Source data Block Start

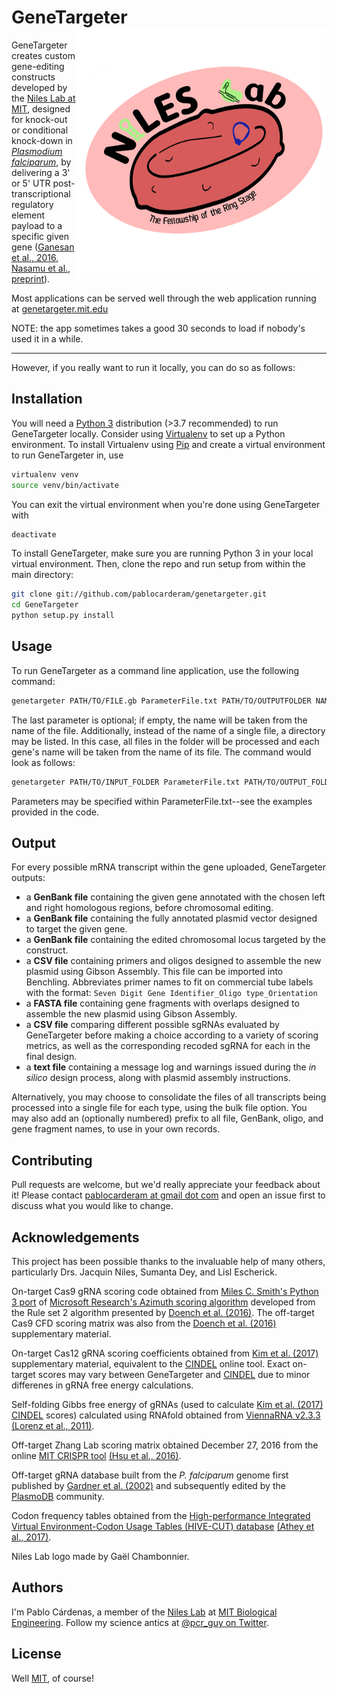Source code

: # GeneTargeter <img align="right" src="static/assets/Logo_NilesLab_GC.png" width="400px" title="Niles Lab Logo">

GeneTargeter creates custom gene-editing constructs developed by the [Niles Lab at MIT](http://web.mit.edu/nileslab/), designed for knock-out or conditional knock-down in [_Plasmodium falciparum_](http://www.who.int/mediacentre/factsheets/fs094/en/),  by delivering a 3' or 5' UTR post-transcriptional regulatory element payload to a specific given gene ([Ganesan et al., 2016](https://dx.doi.org/10.1038%2Fncomms10727), [Nasamu et al., preprint](https://doi.org/10.1101/816504)).

Most applications can be served well through the web application running at [genetargeter.mit.edu](genetargeter.mit.edu)

NOTE: the app sometimes takes a good 30 seconds to load if nobody's used it in a while.

___

However, if you really want to run it locally, you can do so as follows:

## Installation

You will need a [Python 3](https://www.python.org/downloads/release/python-2716/) distribution (>3.7 recommended) to run GeneTargeter locally. Consider using [Virtualenv](https://virtualenv.pypa.io) to set up a Python environment. To install Virtualenv using [Pip](https://pip.pypa.io) and create a virtual environment to run GeneTargeter in, use

```bash
virtualenv venv
source venv/bin/activate
```

You can exit the virtual environment when you're done using GeneTargeter with
```bash
deactivate
```

To install GeneTargeter, make sure you are running Python 3 in your local virtual environment. Then, clone the repo and run setup from within the main directory:

```bash
git clone git://github.com/pablocarderam/genetargeter.git
cd GeneTargeter
python setup.py install
```

## Usage

To run GeneTargeter as a command line application, use the following command:

```bash
genetargeter PATH/TO/FILE.gb ParameterFile.txt PATH/TO/OUTPUTFOLDER NAME_OF_GENE
```

The last parameter is optional; if empty, the name will be taken from the name of the file. Additionally, instead of the name of a single file, a directory may be listed. In this case, all files in the folder will be processed and each gene's name will be taken from the name of its file. The command would look as follows:

```bash
genetargeter PATH/TO/INPUT_FOLDER ParameterFile.txt PATH/TO/OUTPUT_FOLDER
```

Parameters may be specified within ParameterFile.txt--see the examples provided in the code.

## Output
For every possible mRNA transcript within the gene uploaded, GeneTargeter outputs:

- a **GenBank file** containing the given gene annotated with the chosen left and right homologous regions, before chromosomal editing.
- a **GenBank file** containing the fully annotated plasmid vector designed to target the given gene.
- a **GenBank file** containing the edited chromosomal locus targeted by the construct.
- a **CSV file** containing primers and oligos designed to assemble the new plasmid using Gibson Assembly. This file can be imported into Benchling. Abbreviates primer names to fit on commercial tube labels with the format:
```Seven Digit Gene Identifier_Oligo type_Orientation```
- a **FASTA file** containing gene fragments with overlaps designed to assemble the new plasmid using Gibson Assembly.
- a **CSV file** comparing different possible sgRNAs evaluated by GeneTargeter before making a choice according to a variety of scoring metrics, as well as the corresponding recoded sgRNA for each in the final design.
- a **text file** containing a message log and warnings issued during the _in silico_ design process, along with plasmid assembly instructions.

Alternatively, you may choose to consolidate the files of all transcripts being processed into a single file for each type, using the bulk file option.
You may also add an (optionally numbered) prefix to all file, GenBank, oligo, and gene fragment names, to use in your own records.

## Contributing
Pull requests are welcome, but we'd really appreciate your feedback about it! Please contact [pablocarderam at gmail dot com](pablocarderam@gmail.com) and open an issue first to discuss what you would like to change.

## Acknowledgements
This project has been possible thanks to the invaluable help of many others, particularly Drs. Jacquin Niles, Sumanta Dey, and Lisl Escherick.

On-target Cas9 gRNA scoring code obtained from [Miles C. Smith's Python 3 port](https://github.com/milescsmith/Azimuth) of [Microsoft Research's Azimuth scoring algorithm](https://github.com/MicrosoftResearch/Azimuth/) developed from the Rule set 2 algorithm presented by [Doench et al. (2016)](https://dx.doi.org/10.1038/nbt.3437). The off-target Cas9 CFD scoring matrix was also from the [Doench et al. (2016)](https://dx.doi.org/10.1038/nbt.3437) supplementary material.

On-target Cas12 gRNA scoring coefficients obtained from [Kim et al. (2017)](https://dx.doi.org/10.1038/nmeth.4104) supplementary material, equivalent to the [CINDEL](http://big.hanyang.ac.kr/cindel/) online tool. Exact on-target scores may vary between GeneTargeter and [CINDEL](http://big.hanyang.ac.kr/cindel/) due to minor differenes in gRNA free energy calculations.

Self-folding Gibbs free energy of gRNAs (used to calculate [Kim et al. (2017)](https://dx.doi.org/10.1038/nmeth.4104) [CINDEL](http://big.hanyang.ac.kr/cindel/) scores) calculated using RNAfold obtained from [ViennaRNA v2.3.3](http://www.tbi.univie.ac.at/RNA/index.html) [(Lorenz et al., 2011)](https://dx.doi.org/10.1186/1748-7188-6-26).

Off-target Zhang Lab scoring matrix obtained December 27, 2016 from the online [MIT CRISPR tool](http://crispr.mit.edu/about) [(Hsu et al., 2016)](https://dx.doi.org/10.1038/nbt.2647).

Off-target gRNA database built from the _P. falciparum_ genome first published by [ Gardner et al. (2002)](https://dx.doi.org/10.1038/nature01097) and subsequently edited by the [PlasmoDB](http://plasmodb.org/plasmo/) community.

Codon frequency tables obtained from the [High-performance Integrated Virtual Environment-Codon Usage Tables (HIVE-CUT) database](https://hive.biochemistry.gwu.edu/cuts/about) [(Athey et al., 2017)](https://dx.doi.org/10.1186/s12859-017-1793-7).

Niles Lab logo made by Gaël Chambonnier.


## Authors

I'm Pablo Cárdenas, a member of the [Niles Lab](http://web.mit.edu/nileslab/) at [MIT Biological Engineering](be.mit.edu). Follow my science antics at [@pcr_guy on Twitter](https://twitter.com/pcr_guy).

## License
Well [MIT](https://choosealicense.com/licenses/mit/), of course!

Source data Block End

● **The problem**: Repeat the records above exactly, leaving out the pictures.

● **Task response**:
Source code

: # GeneTargeter <img align="right" src="static/assets/Logo_NilesLab_GC.png" width="400px" title="Niles Lab Logo">

GeneTargeter creates custom gene-editing constructs developed by the [Niles Lab at MIT](http://web.mit.edu/nileslab/), designed for knock-out or conditional knock-down in [_Plasmodium falciparum_](http://www.who.int/mediacentre/factsheets/fs094/en/),  by delivering a 3' or 5' UTR post-transcriptional regulatory element payload to a specific given gene ([Ganesan et al., 2016](https://dx.doi.org/10.1038%2Fncomms10727), [Nasamu et al., preprint](https://doi.org/10.1101/816504)).

Most applications can be served well through the web application running at [genetargeter.mit.edu](genetargeter.mit.edu)

NOTE: the app sometimes takes a good 30 seconds to load if nobody's used it in a while.

___

However, if you really want to run it locally, you can do so as follows:

## Installation

You will need a [Python 3](https://www.python.org/downloads/release/python-2716/) distribution (>3.7 recommended) to run GeneTargeter locally. Consider using [Virtualenv](https://virtualenv.pypa.io) to set up a Python environment. To install Virtualenv using [Pip](https://pip.pypa.io) and create a virtual environment to run GeneTargeter in, use

```bash
virtualenv venv
source venv/bin/activate
```

You can exit the virtual environment when you're done using GeneTargeter with
```bash
deactivate
```

To install GeneTargeter, make sure you are running Python 3 in your local virtual environment. Then, clone the repo and run setup from within the main directory:

```bash
git clone git://github.com/pablocarderam/genetargeter.git
cd GeneTargeter
python setup.py install
```

## Usage

To run GeneTargeter as a command line application, use the following command:

```bash
genetargeter PATH/TO/FILE.gb ParameterFile.txt PATH/TO/OUTPUTFOLDER NAME_OF_GENE
```

The last parameter is optional; if empty, the name will be taken from the name of the file. Additionally, instead of the name of a single file, a directory may be listed. In this case, all files in the folder will be processed and each gene's name will be taken from the name of its file. The command would look as follows:

```bash
genetargeter PATH/TO/INPUT_FOLDER ParameterFile.txt PATH/TO/OUTPUT_FOLDER
```

Parameters may be specified within ParameterFile.txt--see the examples provided in the code.

## Output
For every possible mRNA transcript within the gene uploaded, GeneTargeter outputs:

- a **GenBank file** containing the given gene annotated with the chosen left and right homologous regions, before chromosomal editing.
- a **GenBank file** containing the fully annotated plasmid vector designed to target the given gene.
- a **GenBank file** containing the edited chromosomal locus targeted by the construct.
- a **CSV file** containing primers and oligos designed to assemble the new plasmid using Gibson Assembly. This file can be imported into Benchling. Abbreviates primer names to fit on commercial tube labels with the format:
```Seven Digit Gene Identifier_Oligo type_Orientation```
- a **FASTA file** containing gene fragments with overlaps designed to assemble the new plasmid using Gibson Assembly.
- a **CSV file** comparing different possible sgRNAs evaluated by GeneTargeter before making a choice according to a variety of scoring metrics, as well as the corresponding recoded sgRNA for each in the final design.
- a **text file** containing a message log and warnings issued during the _in silico_ design process, along with plasmid assembly instructions.

Alternatively, you may choose to consolidate the files of all transcripts being processed into a single file for each type, using the bulk file option.
You may also add an (optionally numbered) prefix to all file, GenBank, oligo, and gene fragment names, to use in your own records.

## Contributing
Pull requests are welcome, but we'd really appreciate your feedback about it! Please contact [pablocarderam at gmail dot com](pablocarderam@gmail.com) and open an issue first to discuss what you would like to change.

## Acknowledgements
This project has been possible thanks to the invaluable help of many others, particularly Drs. Jacquin Niles, Sumanta Dey, and Lisl Escherick.

On-target Cas9 gRNA scoring code obtained from [Miles C. Smith's Python 3 port](https://github.com/milescsmith/Azimuth) of [Microsoft Research's Azimuth scoring algorithm](https://github.com/MicrosoftResearch/Azimuth/) developed from the Rule set 2 algorithm presented by [Doench et al. (2016)](https://dx.doi.org/10.1038/nbt.3437). The off-target Cas9 CFD scoring matrix was also from the [Doench et al. (2016)](https://dx.doi.org/10.1038/nbt.3437) supplementary material.

On-target Cas12 gRNA scoring coefficients obtained from [Kim et al. (2017)](https://dx.doi.org/10.1038/nmeth.4104) supplementary material, equivalent to the [CINDEL](http://big.hanyang.ac.kr/cindel/) online tool. Exact on-target scores may vary between GeneTargeter and [CINDEL](http://big.hanyang.ac.kr/cindel/) due to minor differenes in gRNA free energy calculations.

Self-folding Gibbs free energy of gRNAs (used to calculate [Kim et al. (2017)](https://dx.doi.org/10.1038/nmeth.4104) [CINDEL](http://big.hanyang.ac.kr/cindel/) scores) calculated using RNAfold obtained from [ViennaRNA v2.3.3](http://www.tbi.univie.ac.at/RNA/index.html) [(Lorenz et al., 2011)](https://dx.doi.org/10.1186/1748-7188-6-26).

Off-target Zhang Lab scoring matrix obtained December 27, 2016 from the online [MIT CRISPR tool](http://crispr.mit.edu/about) [(Hsu et al., 2016)](https://dx.doi.org/10.1038/nbt.2647).

Off-target gRNA database built from the _P. falciparum_ genome first published by [ Gardner et al. (2002)](https://dx.doi.org/10.1038/nature01097) and subsequently edited by the [PlasmoDB](http://plasmodb.org/plasmo/) community.

Codon frequency tables obtained from the [High-performance Integrated Virtual Environment-Codon Usage Tables (HIVE-CUT) database](https://hive.biochemistry.gwu.edu/cuts/about) [(Athey et al., 2017)](https://dx.doi.org/10.1186/s12859-017-1793-7).

Niles Lab logo made by Gaël Chambonnier.


## Authors

I'm Pablo Cárdenas, a member of the [Niles Lab](http://web.mit.edu/nileslab/) at [MIT Biological Engineering](be.mit.edu). Follow my science antics at [@pcr_guy on Twitter](https://twitter.com/pcr_guy).

## License
Well [MIT](https://choosealicense.com/licenses/mit/), of course!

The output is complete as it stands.